Many people are unaware that opioids are also produced by your body. If you are ever severely injured, naturally occurring opioids provide pain relief until you can seek medical attention. Endorphins are a naturally occurring type of opioid. You probably have heard of the term “exercise euphoria,” which occurs when endorphins are released by the brain. For example, it’s the great feeling you get after working out. Natural opioids trigger receptors in your brain that mimic pleasure and act as a pain reliever. Once your brain gets used to the ingested opiates, your body slows down the production of natural ones.

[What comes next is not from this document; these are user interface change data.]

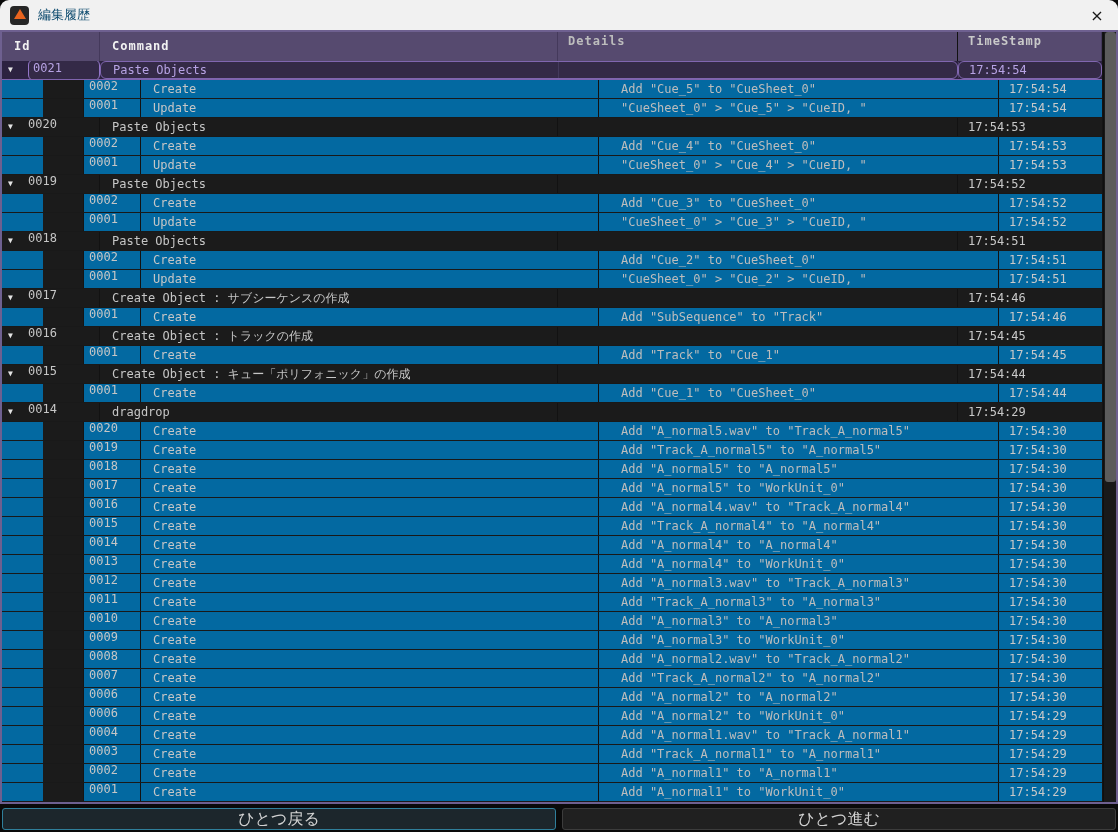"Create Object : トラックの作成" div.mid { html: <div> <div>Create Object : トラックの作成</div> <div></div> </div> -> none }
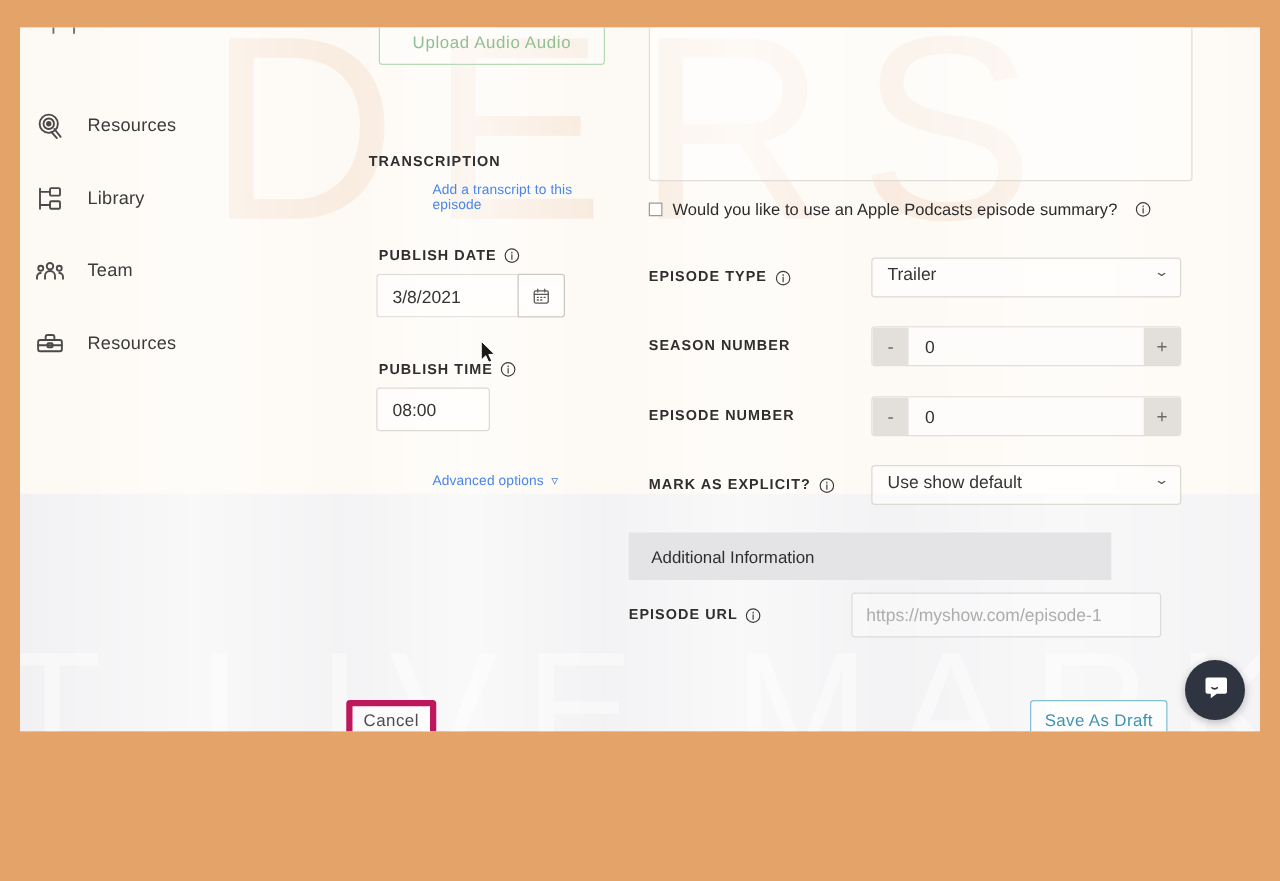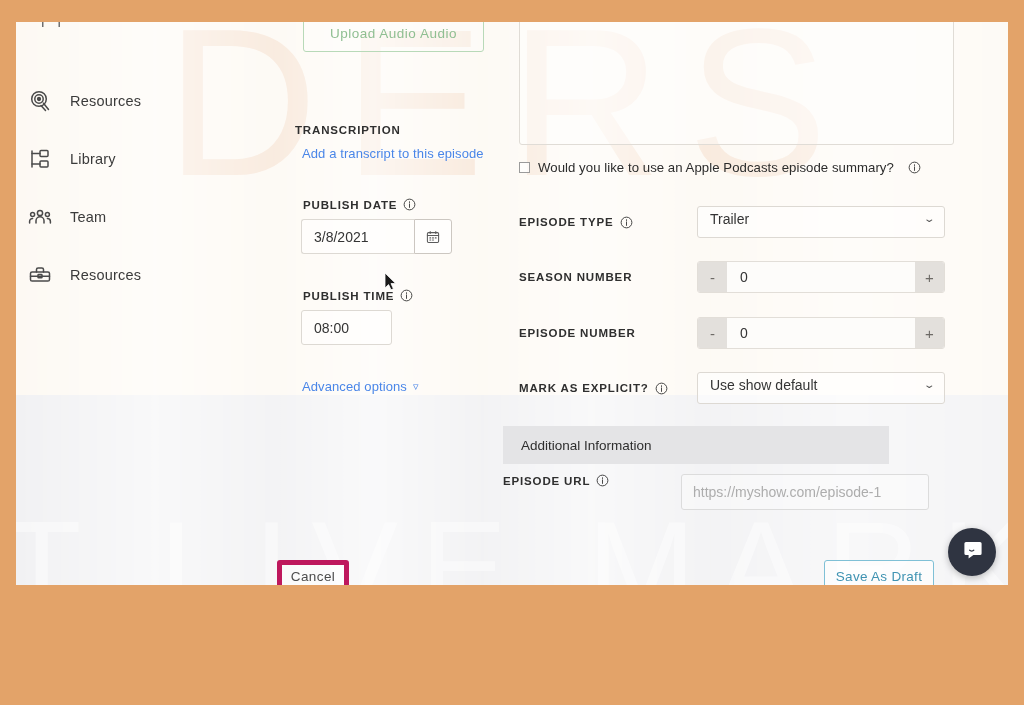"Add a transcript to this" .link { font-size: 13px -> 11px; margin-left: none -> 44px }
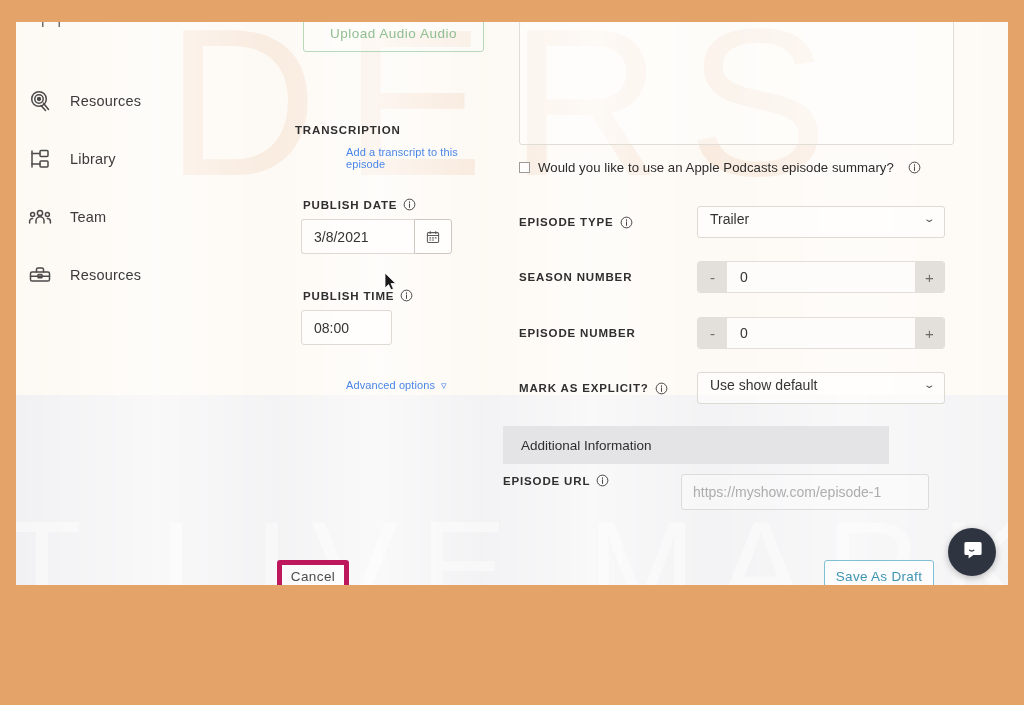"EPISODE URL" #url-row { align-items: flex-start -> center }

Unfortunately, the brain doesn’t automatically begin creating opioids once you stop your medication. The human body will take some time to start producing opioids again. It will be a while before your body can create enough opioids to make you feel better.
Recognize the signs
Opioid dependence can happen to anyone. How can you tell if you are addicted? Are you taking more than is prescribed or having trouble discontinuing use? These are some of the early signs that your medication is becoming a problem. Here are the most common symptoms of opioid addiction:
- Hot and cold sweats
- Muscle aches and pains
- Nausea and vomiting
As with any drug addiction, the withdrawal symptoms make it harder for you to stop. The physical symptoms can last somewhere between seven days to a month, while the emotional ones can continue for several months.
The good news
There are several options for treating prescription opioid addiction. Now that you know the signs, talk with your doctor about treatment options. Medically supervised therapies can help alleviate withdrawal symptoms and get you on the road to a healthier you.